We’re very proud of 2010 MFA graduate Becky Suss landing a solo show of her work at the Institute of Contemporary Art, University of Philadelphia.
From the Q&A:
Philadelphia artist Becky Suss reimagines her relatives’ mid-century homes through meditative paintings and ceramics. Her canvases memorialize their collected art and objects, opening familial narrative to questions of class, politics, and religion in Cold War America.
As Suss made the final preparations for her first museum solo exhibition, she spoke with Becky Huff Hunter on her practice. Becky Suss, organized by Associate Curator Kate Kraczon, opens on Wednesday, September 16.
ICA: Your current work is a sort of archaeology of family history and narrative through objects. I love the description of your work as “filtered through the gray zone of memory,” from your Reprefantasion (2013) exhibition at Fleisher/Ollman. How do you approach this gray zone as a painter?

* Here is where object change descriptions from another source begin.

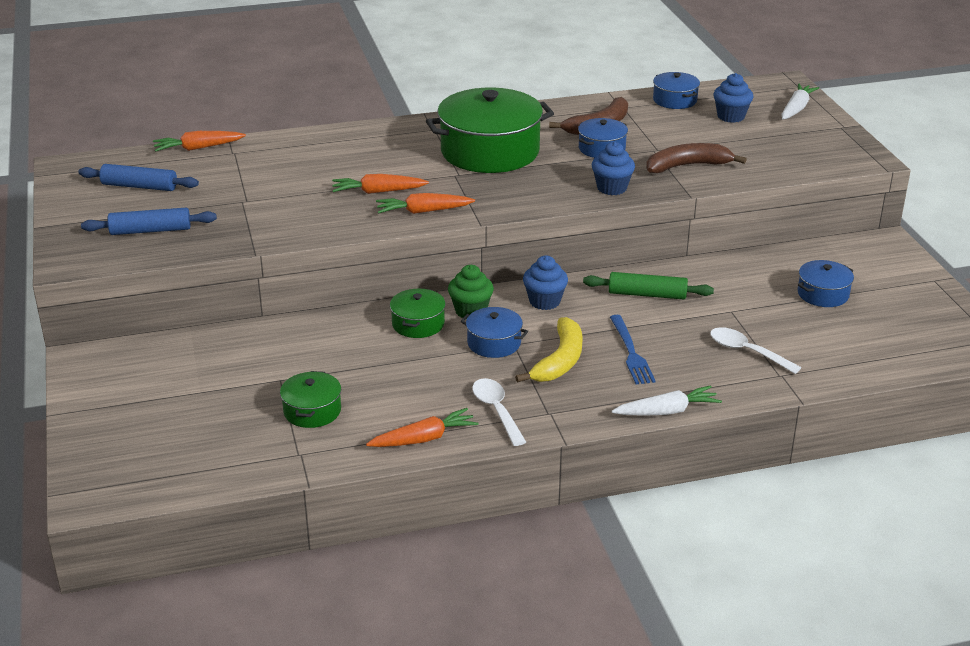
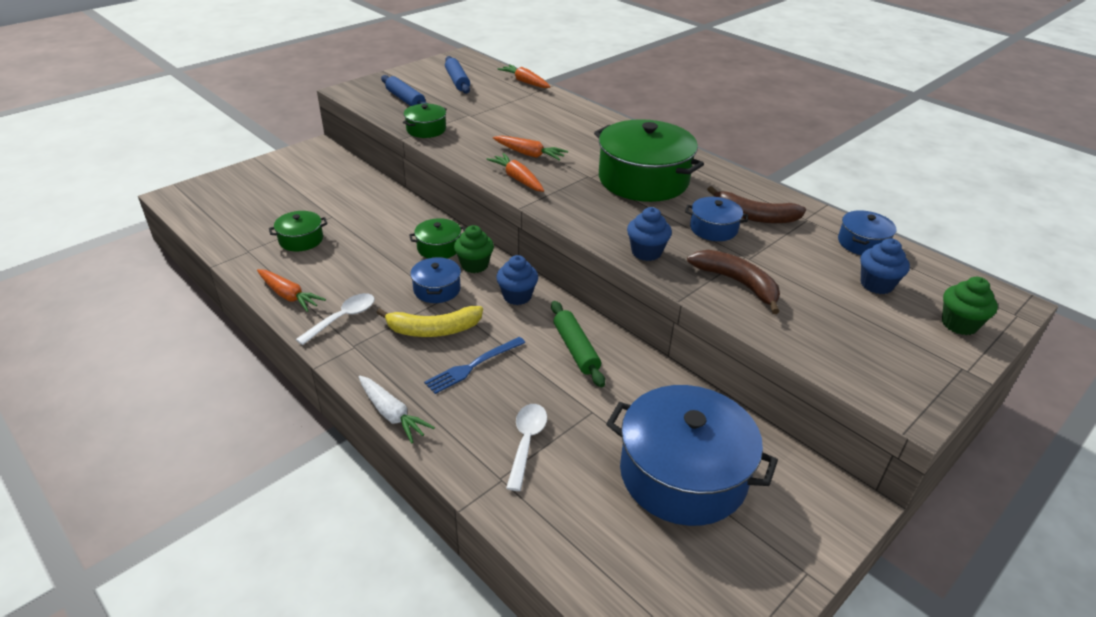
camera: 60 degrees right, 5 degrees up
orange carrot [332,174,429,194] -> orange carrot turned 150 degrees clockwise [493,136,568,161]
white carrot [782,83,819,119] -> green cupcake [942,277,998,335]
blue pot [798,260,854,307] -> blue pot [606,385,778,526], size x2.09
none -> green pot [403,104,447,138]

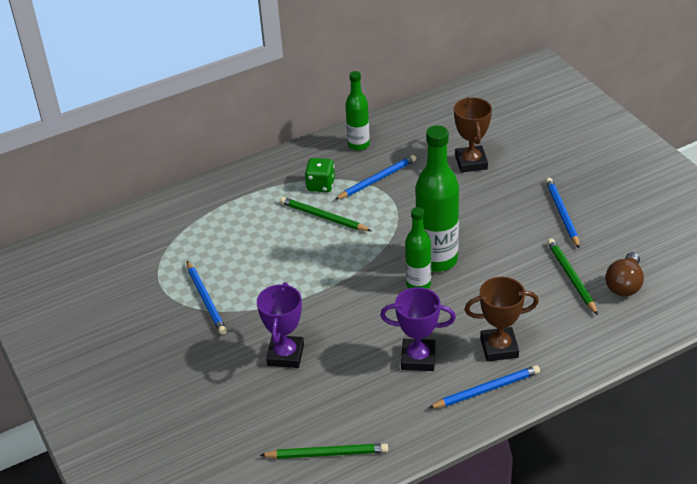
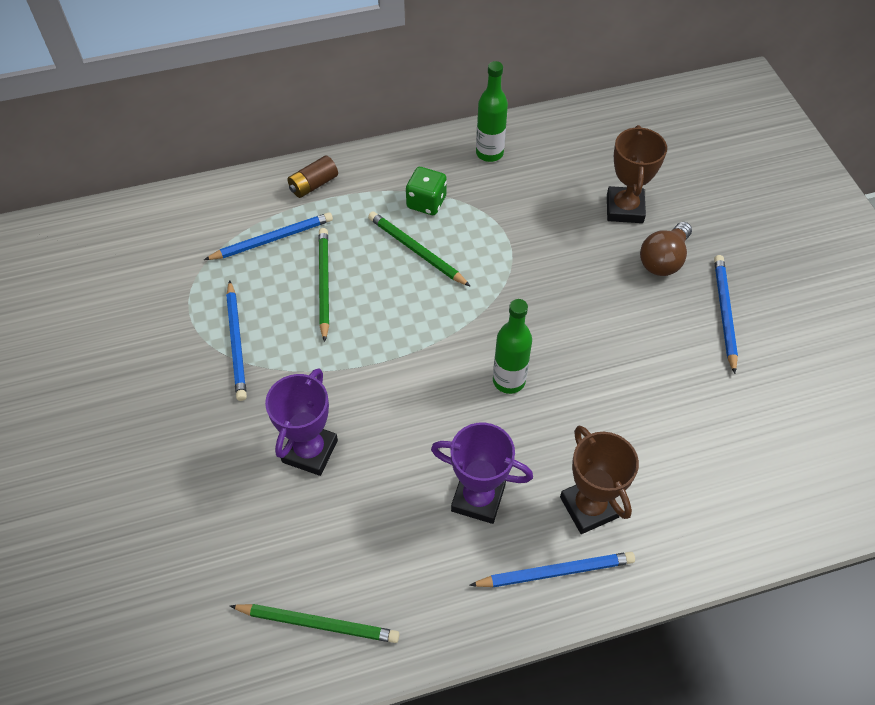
camera: 10 degrees right, 15 degrees up
blue pencil [335,155,416,200] -> blue pencil moved to [204,212,333,260]
green bottle [416,125,459,272] -> none
brown trophy [464,277,539,361] -> brown trophy turned 60 degrees clockwise [560,426,639,534]
green pencil [547,239,598,315] -> green pencil moved to [318,228,329,342]
brown light bulb [605,252,644,296] -> brown light bulb moved to [640,222,692,276]
none -> brown battery [287,156,338,198]

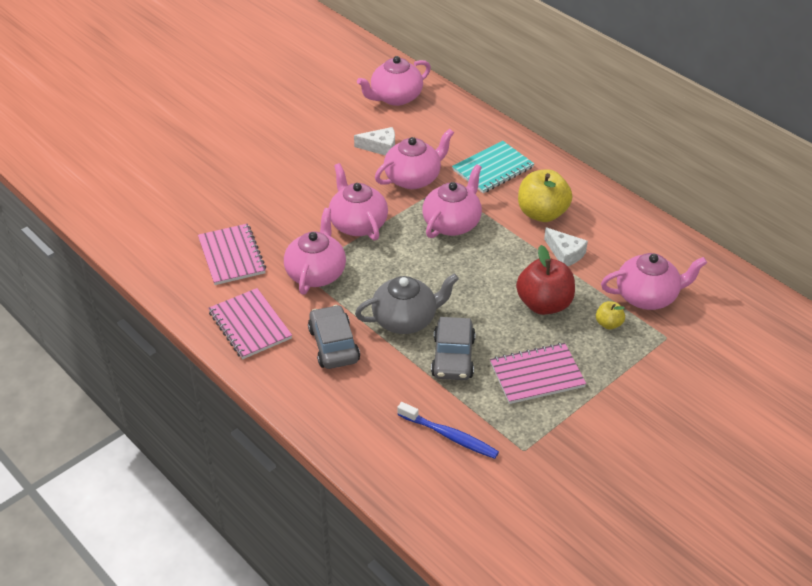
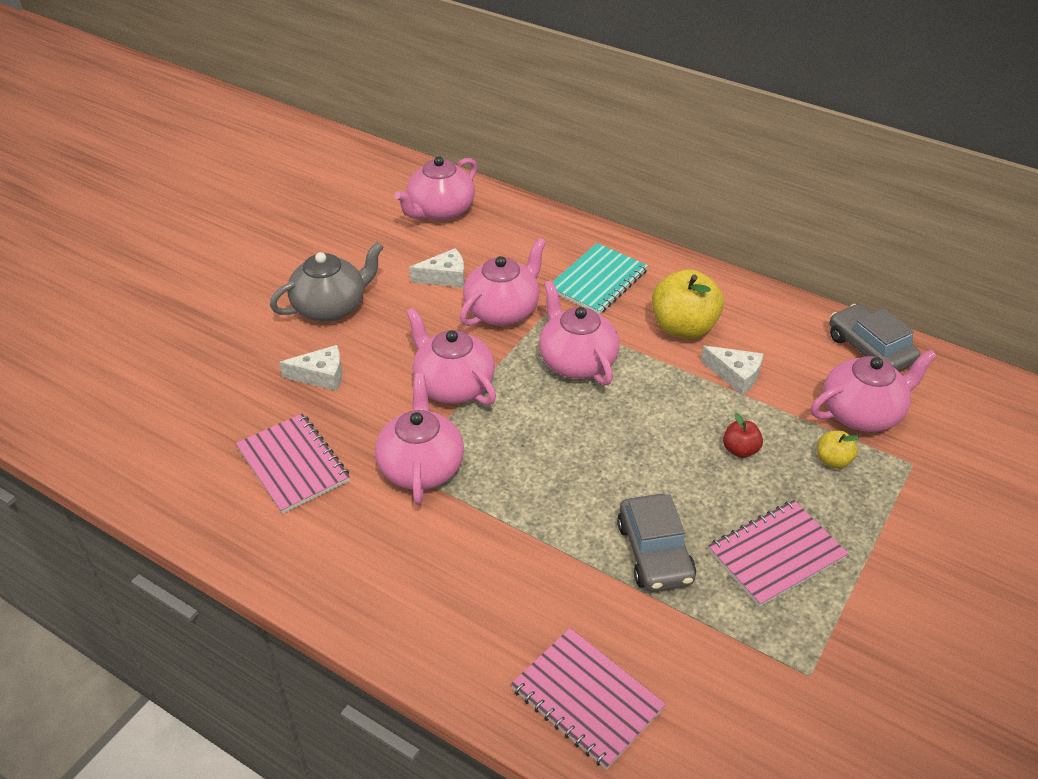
camera: 15 degrees left, 0 degrees up
pink notebook [208,288,292,359] -> pink notebook moved to [511,628,666,770]
grey car [308,305,360,369] -> grey car moved to [829,304,920,371]
grey teapot [355,273,459,334] -> grey teapot moved to [270,242,384,322]
blue toothbrush [397,402,499,459] -> none
pink teapot [422,164,482,238] -> pink teapot turned 45 degrees counterclockwise [539,280,619,385]
red apple [516,245,575,315] -> red apple [723,413,763,458], size x0.49
none -> white cheese [279,345,342,391]

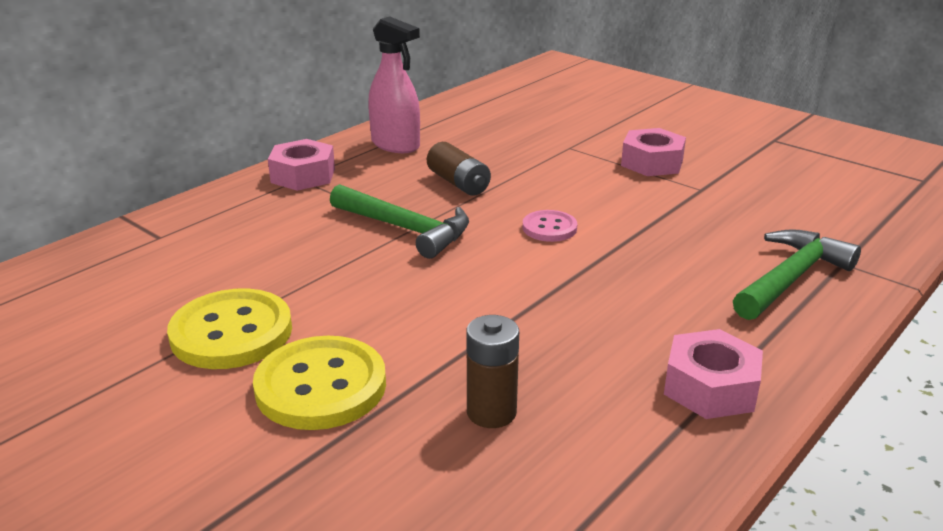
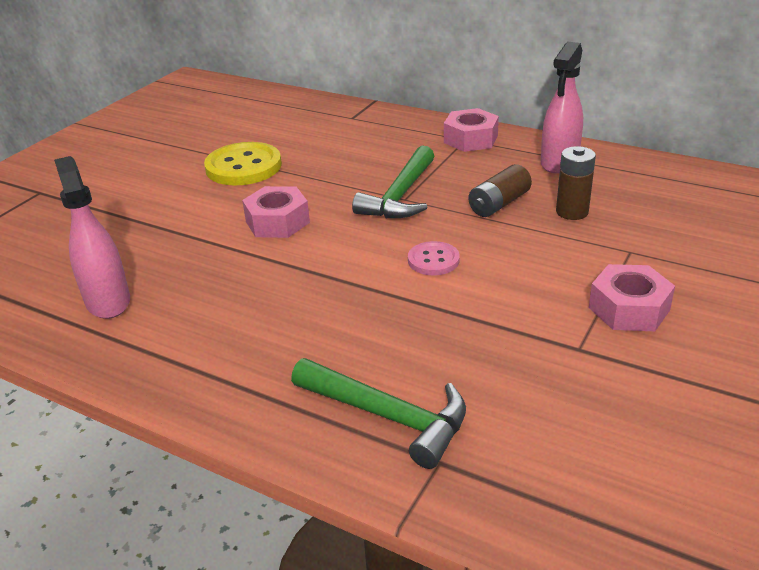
camera: 80 degrees right, 5 degrees up
yellow button [253,336,386,430] -> none
brown battery [467,315,519,428] -> brown battery moved to [556,146,596,220]
pink nut [664,329,763,419] -> pink nut moved to [242,186,310,238]
none -> pink spray bottle [54,156,130,319]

Becky Suss: Several years ago I learned about memory reconsolidation, a relatively new theory that describes the process of what happens when we revisit a memory. It suggests that each time we remember something, the memory is significantly altered, and the changed version takes the place of the original. There are no pristine accounts deep in our brains, only reconsolidated memories containing the traces of all of the other times these memories were recalled.